Aller au contenu

Page:Leblanc — Contes du soleil et de la pluie, parus dans L’Auto, 1902-1907.djvu/304

La bibliothèque libre.
Le texte de cette page a été corrigé et est conforme au fac-similé.

Elle fondit en larmes, la tête cachée entre ses mains. Elle ne voulait pas penser à cela, elle ne le voulait pas.

Quelques minutes s’écoulèrent.

Lentement Louise retourna près de la voiture et, montée sur le marchepied de gauche, elle examina Bernard en silence. Il ronflait maintenant, la bouche mi-ouverte, le visage rouge, le cou trop serré par son col.

Elle murmura :

— Bernard !

Puis, plus fort :

— Bernard !

Il ne se réveilla point.

Elle tressaillit. À son insu elle avait porté la main sur l’interrupteur. Eh bien, quoi ? Qu’est-ce que cela signifiait ? N’était-ce pas simplement un jeu, un passe-temps ? Si elle agissait ainsi, c’était pour voir, tout au plus. Que le contact fût établi, il ne s’ensuivait pas… Elle tourna le bouton.

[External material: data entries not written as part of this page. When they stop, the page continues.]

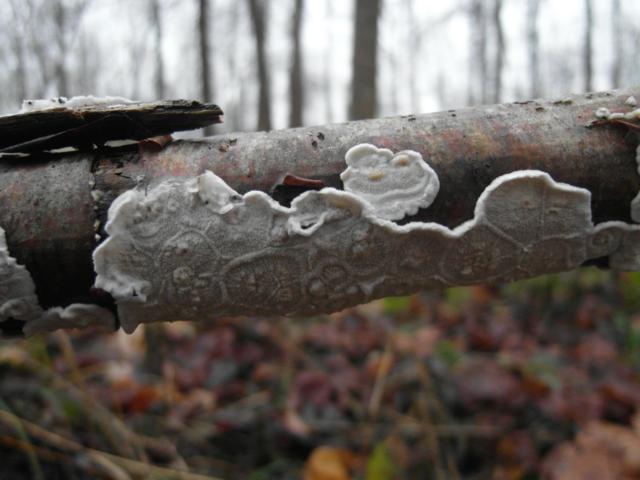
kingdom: Fungi
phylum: Basidiomycota
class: Agaricomycetes
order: Polyporales
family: Irpicaceae
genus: Byssomerulius
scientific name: Byssomerulius corium
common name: læder-åresvamp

Le contact s’établit.

Aussitôt, rapidement, elle passa devant la voiture. Un coup de manivelle.

À moitié réveillé par les premières explosions, Bernard murmura :

— Qu’y a-t-il ?

— Rien… dors… je m’amuse… je vérifie la mise en marche.

Il se rendormit. Maintenant elle était à son côté, contre lui. Avec quelle angoisse elle la surveillait, les yeux fixés sur les paupières closes, comme si elle eût cherché à les clore irrémédiablement.

Elle ne pensait plus. Elle ne luttait plus. Elle obéissait. Des forces la contraignaient à certains gestes. Et ces gestes elle les accomplissait automatiquement. De la main gauche, lentement, mais avec une énergie surhumaine, elle pesa sur la pédale de débrayage. De la main droite elle poussa le levier de changement de vitesse.

Seulement alors elle eut conscience de ce qu’elle faisait. Et elle eût bien voulu, oui, vraiment, il lui semblait qu’elle eût voulu empêcher la chose de se produire.